After Faildozer, I do hope AMD will be able to show something interesting. Even if my next PC will be Intel-powered, it should be good for the competition.
Ah,remember the glorious AMD Athlon XP days,then came Conroe on the throne. Hope this is true,just like competitive and stimulative market. I think it will get a completely new socket if the architecture changes drastically.
The BEST AMD EVER had were the FX series, remember them? They were expensive as hell but were the best at the time...
Yes we all know Bulldozer failed to deliver what we all expected, but before you all get your panies in a bunch, Steamroller is once again designed for specific server environments and yes, may actually compete with Haswell on that front (may not too). They aren't talking gonna unsurp SB/IB or even Haswell in the desktop high performance category. Just stop or dont even start the stupid yelling back and forth regarding that. If anything, talk technology. If you want to see some technical information on what Steamroller will be I would recommend the Anandtech article, or other various ones that discuss the new Steamroller info that AMD released. Because there are some very interesting things (tech wise) that Streamroller will change from Bulldozer.
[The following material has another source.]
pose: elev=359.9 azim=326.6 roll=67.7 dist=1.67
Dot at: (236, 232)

Hum the FX 40 - 60 was just the high end model of the Athlon 64 and Athlon 64x2... ( single and dual core ) .. Then again you will not have thoses 2 cpu's if they was not the Athlon 64 architecture. AMD was pretty well faster of intel ( not in all case ) with the Athlon XP, ( the Newcastle, Barton ) allready before introduce the Athlon 64 where they was pretty well dominate Intel .... Specially funny when we know from where was starting AMD at this time. The Athlon 64 had all what have not Intel at this time: 64bits native, then first multi-core. And ofc beast in Overclocking ( not on the mhz side, but the scaling was tremendous, specially coupled with a DFI NF4 + BH5 or TCCD 600mhz DDR ). For Steamroller, time will tell.... Something is sure, the choice made on Bulldozer was extremely innovative, and i have allways doubt they was made thoses choice without a good reason. If Bulldozer have not deliver as intended, but Steamroller fix and bring what should have been initially in this architecture and was going wrong.. they could deliver.
AMD is still doing competitively well in the server market. If they can keep that up, you'll continue to see their processors. Even so, I would like to see them put out something competitive to Intel on the consumer front too. Even if it is merely on par with Ivy Bridge, that would be a great step forward on their part. But, I'll just keep an occasional glance to them until they prove my attention should be focused on them.
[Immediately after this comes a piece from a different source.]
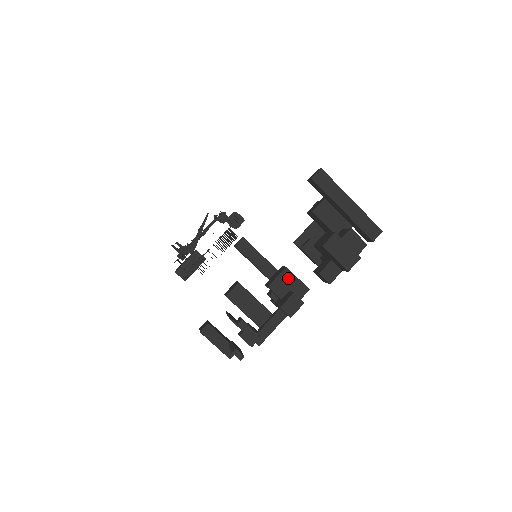
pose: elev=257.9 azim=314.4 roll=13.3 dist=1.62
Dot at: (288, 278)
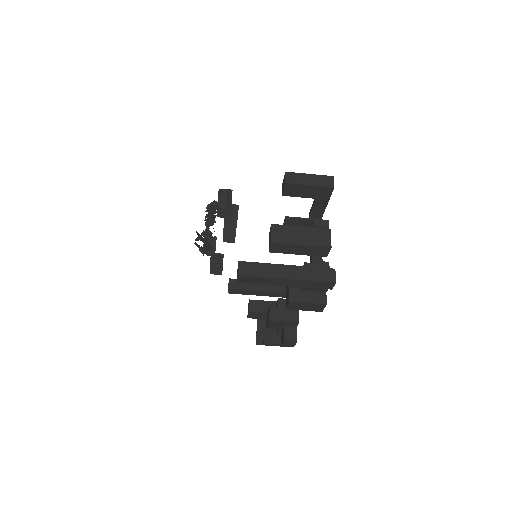
Dot at: (277, 323)
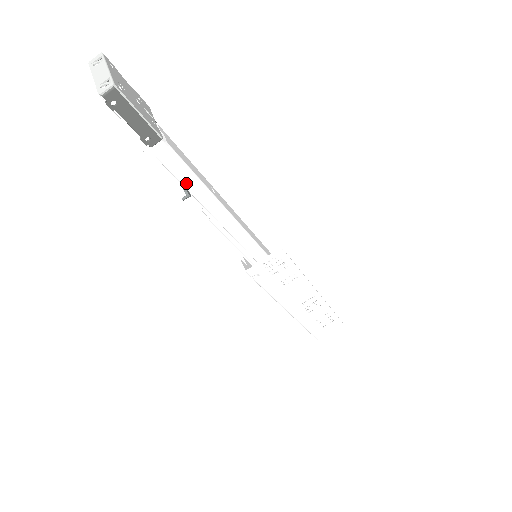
I loved my Athlon XPs, I had 3 of them, ending up with a low power mobile that clocked to 2.7GHz. Similar with Athlon 64s, had 2 of them both clocked like loonies and performed very well for their time. Then AMD dropped the ball.
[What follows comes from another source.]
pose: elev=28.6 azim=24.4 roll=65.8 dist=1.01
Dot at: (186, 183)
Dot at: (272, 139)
Had lotta amd chips starting with a k6-2 500mhz all Thea way up to socket 939 but I go where the performance is and I switched to Intel socket 775 and on
AMD better do it right this time... seeing steamroll being steamrolled... that's hella of irony to handle.
This takes a bit of believing, but my electric bill has dropped by £175 over the past year since I installed an i5 2500K in my latest rig, after using a Phenom II 1100BE for a couple of years. By no means am I an Intel fanboy either.
You can see a good reduction in power use, but some of that saving may be down to something else. It costs around £1 to run 1 Watt constantly for 1 year. So you are using around 175W less, continuously on average throughout the year. Not all that could be down to the CPU and motherboard unless you run Folding @ Home or similar on a constant basis.
Faster than Haswell... sure, at twice the clock speed with twice as many cores... in cherry picked benchmarks... in AMD's dreams.
Well, the Anandtech article didn't really say it's going to be faster, just competitive. I think that only bad reposting and poor interpretation paired with seeking for some sensation lead to such revelations.